The Department of Motor Vehicles (the “DMV,” also known as the Bureau of Motor Vehicles or Department of Transportation in some states) should have mailed you a suspension letter stating the reason for the suspension. If you never received such a letter or have misplaced it, call the DMV in your state or check the DMV’s website for a database that you can search to find your license information and reason for suspension. You can find links to each state’s DMV website here. Common reasons for suspension include:
Accumulating too many points on your driving record
Getting multiple traffic violations or speeding tickets
Getting a DUI/DWI
Failing to appear in court or pay fees
Failing to pay child support
Determine whether an appeal is available to you.
In some cases, such as automatic pretrial suspensions for driving under the influence (“DUI”), you may not have the right to appeal. In any case, you need to request an appeal within the statutorily-prescribed deadline. For example, appeals in Georgia must be submitted within 10 days of the effective date of suspension. If you are not eligible for an appeal or have missed the deadline, you may need to temporarily live with the suspension. To determine if an appeal is available to you:
Check your DMV’s website for information about appealing a suspension.
Look for information about appeals in the letter you received informing you of the suspension.
Call your local DMV and ask about the appeals process.
Contact an attorney. Many attorneys provide free consultations.
Consider alternatives to an appeal.
If your license has been suspended, the court will specify how you can get your license back.

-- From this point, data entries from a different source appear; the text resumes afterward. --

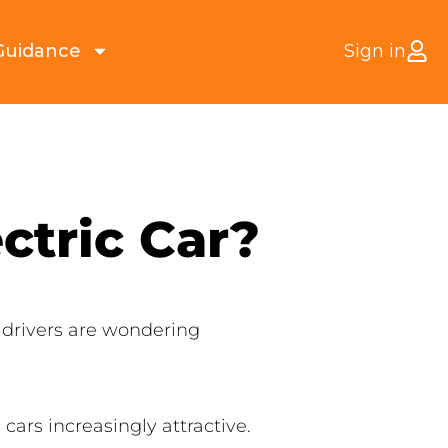
Guidance
Sign in
ctric Car?
 drivers are wondering
ars increasingly attractive.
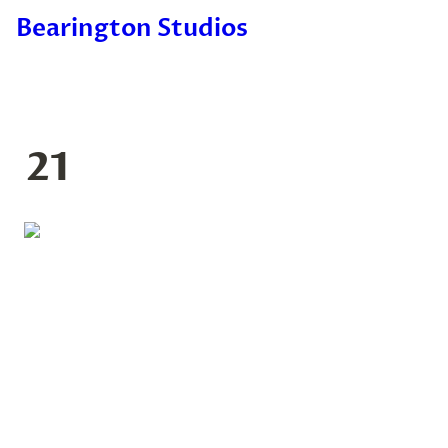
Bearington Studios
21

You may simply be required to refrain from driving for a period of time, or you may be able to get your license back more quickly by taking a driving course or traffic school, paying a reinstatement fee, or asking your insurance company to file an SR-22 or FR-44 form (which proves that you carry insurance).
For certain suspensions and revocations, you may be able to request a “hardship” or “probationary” license that allows you to drive in limited situations, such as driving for work, attending drug and alcohol programs, or for medical treatment. Contact your local DMV office to find out whether your state offers hardship licenses.
Determine where to file your appeal.
Usually, you must file an appeal with the appropriate “administrative agency” instead of a court. For example, in Arizona, appeals are heard by the Arizona Motor Vehicle Administration.
If you are not satisfied with the outcome of your administrative hearing, you can appeal in court. However, because appeals require an argument that administrative decision misinterpreted the law, you should consider hiring an attorney to handle a complicated case.
Request a hearing.
All states have a specific procedure for requesting an administrative hearing. Once you submit your request, the agency will contact you and give you a hearing date. Some states use specific forms for requesting a hearing, while others accept more informal emailed or written requests.
For example, in Alabama, there is no form for requesting a hearing. You must make your request by mail or email and include your name, date of birth, and driver’s license number.
For comparison, Arizona requires that you request a hearing by filling out this Hearing Request form and mail it to the included address.
Prepare for your hearing.
An administrative hearing is an informal trial. You will have the opportunity to present evidence, including documents and sworn testimony. At the beginning, you can make an opening statement explaining to the administrative law judge what you believe the evidence will show. At the end, you can make a closing argument explaining why you think the judge should rule in your favor.
To prepare for your hearing, gather any documents that support your claim that your license should not be suspended. Also contact any witnesses who can testify on your behalf and arrange for them to attend the hearing with you.
Be prepared to clearly argue why your license should not have been suspended. Did the DMV or court misunderstand the facts of your situation? Did they misinterpret the law? Make sure you understand what facts and law they relied upon before you address why those facts or law were inaccurately applied.
Observe another hearing first.
You may be able to attend another person’s public hearing as an observer. Upon entering the hearing room, inform the administrative law judge that you are there to observe the proceedings. Watch quietly and take note of what the participants did well and what could have been done better.